In thermochemistry, enthalpy change, represented by \(\Delta H\), describes the heat exchange in a system at constant pressure. It is essential when predicting how energy in the form of heat changes during chemical reactions. However, in reactions occurring at constant volume, like the one described in the exercise, calculating \(\Delta H\) requires adjustments due to not maintaining constant pressure.

The relationship between enthalpy \(\Delta H\) and internal energy \(\Delta E\) can be shown with the equation:

• \( \Delta H = \Delta E + \Delta (PV) \)

Since pressure and volume changes reflect in the \( \Delta (PV) \) part of the equation, getting \(\Delta H\) at constant volume involves determining how these factors interplay with the change in the number of moles of gas, \(n\).

Remember, a decrease in moles of gas typically leads to a decrease in \(PV\), meaning for a reaction where gas moles decrease, \(\Delta H\) often turns out lower than \(\Delta E\) at constant volume.

Internal energy change, \( \Delta E \), signifies the total energy change within a system as it undergoes a chemical reaction. In a constant volume setting, like the one discussed here, \( \Delta E \) equates directly to the heat exchanged because no work is done from volume changes.

For a gas-phase reaction in a closed container, altered moles of gas during reactions cause changes in pressure and volume. However, under constant volume, any heat input or output directly changes \( \Delta E \). Thus at constant volume, the heat measured is a reflection of \( \Delta E \).

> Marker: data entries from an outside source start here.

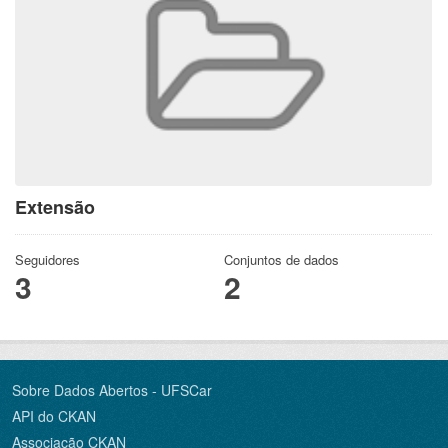
Extensão
Seguidores
Conjuntos de dados
3
2
Sobre Dados Abertos - UFSCar
API do CKAN
Associação CKAN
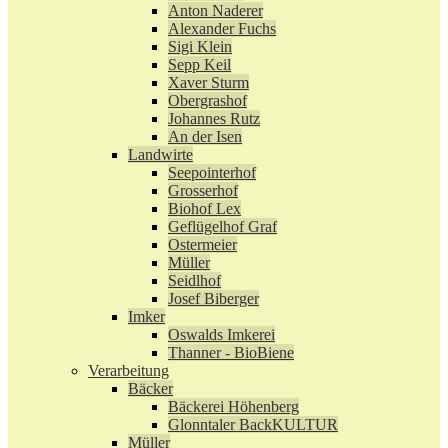
Anton Naderer
Alexander Fuchs
Sigi Klein
Sepp Keil
Xaver Sturm
Obergrashof
Johannes Rutz
An der Isen
Landwirte
Seepointerhof
Grosserhof
Biohof Lex
Geflügelhof Graf
Ostermeier
Müller
Seidlhof
Josef Biberger
Imker
Oswalds Imkerei
Thanner - BioBiene
Verarbeitung
Bäcker
Bäckerei Höhenberg
Glonntaler BackKULTUR
Müller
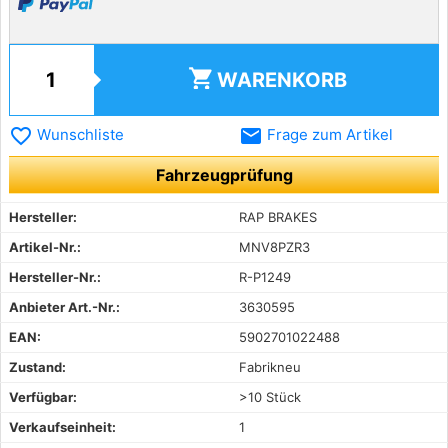
shopping_cart
WARENKORB
favorite_border
email
Wunschliste
Frage zum Artikel
Fahrzeugprüfung
Hersteller:
RAP BRAKES
Artikel-Nr.:
MNV8PZR3
Hersteller-Nr.:
R-P1249
Anbieter Art.-Nr.:
3630595
EAN:
5902701022488
Zustand:
Fabrikneu
Verfügbar:
>10 Stück
Verkaufseinheit:
1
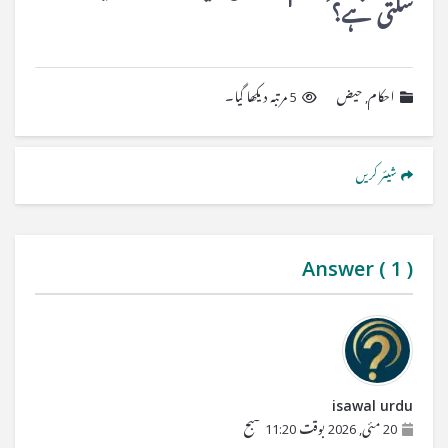
سکتی ہے؟
احکام
,
حیض
5 مرتبہ دیکھا گیا۔
شیئر کریں
Answer (
1
)
isawal urdu
20 مئی, 2026 بوقت 11:20 صبح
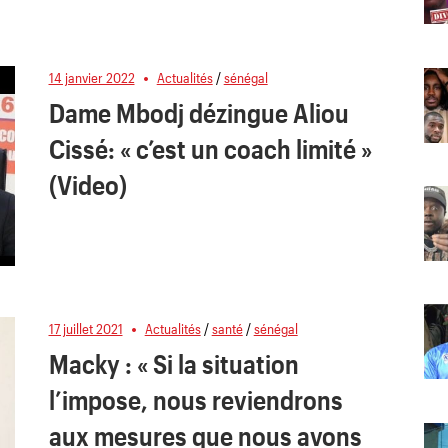
14 janvier 2022
Actualités
/
sénégal
Dame Mbodj dézingue Aliou
Cissé: « c’est un coach limité »
(Video)
17 juillet 2021
Actualités
/
santé
/
sénégal
Macky : « Si la situation
l’impose, nous reviendrons
aux mesures que nous avons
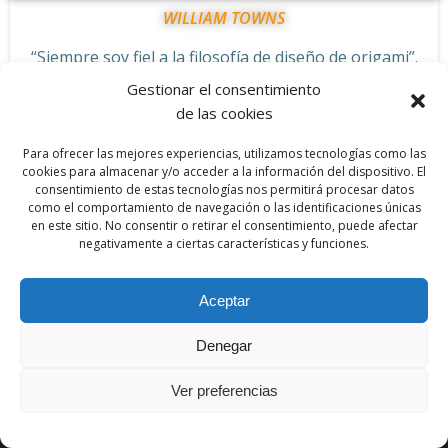
WILLIAM TOWNS
“Siempre soy fiel a la filosofía de diseño de origami”.
Gestionar el consentimiento
de las cookies
Para ofrecer las mejores experiencias, utilizamos tecnologías como las
cookies para almacenar y/o acceder a la información del dispositivo. El
Galería diseñadores de
consentimiento de estas tecnologías nos permitirá procesar datos
como el comportamiento de navegación o las identificaciones únicas
en este sitio. No consentir o retirar el consentimiento, puede afectar
automóviles
negativamente a ciertas características y funciones.
Aceptar
Denegar
Ver preferencias
Galería de vehículos seleccionada por Par Motor Club y
que muestra creaciones realizadas por nuestra lista de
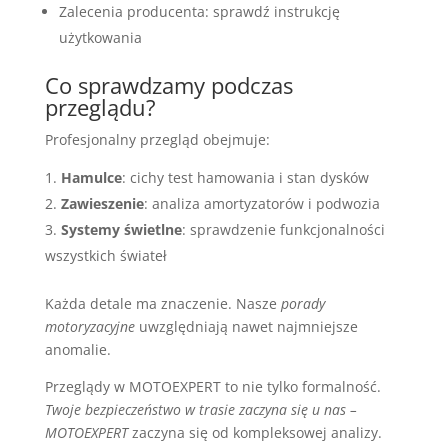
Zalecenia producenta: sprawdź instrukcję
użytkowania
Co sprawdzamy podczas
przeglądu?
Profesjonalny przegląd obejmuje:
Hamulce
: cichy test hamowania i stan dysków
Zawieszenie
: analiza amortyzatorów i podwozia
Systemy świetlne
: sprawdzenie funkcjonalności
wszystkich świateł
Każda detale ma znaczenie. Nasze
porady
motoryzacyjne
uwzględniają nawet najmniejsze
anomalie.
Przeglądy w MOTOEXPERT to nie tylko formalność.
Twoje bezpieczeństwo w trasie zaczyna się u nas –
MOTOEXPERT
zaczyna się od kompleksowej analizy.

More succinctly, in thermochemistry, \( \Delta E \) comprises both \( q \), the heat exchanged, and \( w \), the work done by or on the system:

• \( \Delta E = q + w \)

But under constant volume conditions, no volume work occurs, simplifying to:

• \( \Delta E = q_{v} \)

where \( q_{v} \) is the heat at constant volume.

In a constant volume process, also known as an isochoric process, the volume of the system doesn’t change, even though reactions occur. It means that any energy change merely involves changes in heat, not in volume or mechanical work.

For a gas-phase reaction, such as the one being discussed, the constant volume process impacts the energy calculation by focusing entirely on the internal energy change \( \Delta E \). Unlike reactions where volume can change, leading to pressure and volume work, here all the energy exchange is in the form of heat alone.

This simplifies calculations because:

• The total heat change observed is equivalent to the internal energy change, \( \Delta E \).
• No work is done as there's no change in volume, \( w=0 \).
• Thus, \( \Delta E = q_{v} \) is the core equation during such a process.

Such a setup provides a clear picture of internal energy shifts, revealing the nature of the substance's energy transformation free from the confounding factors of changing volumes.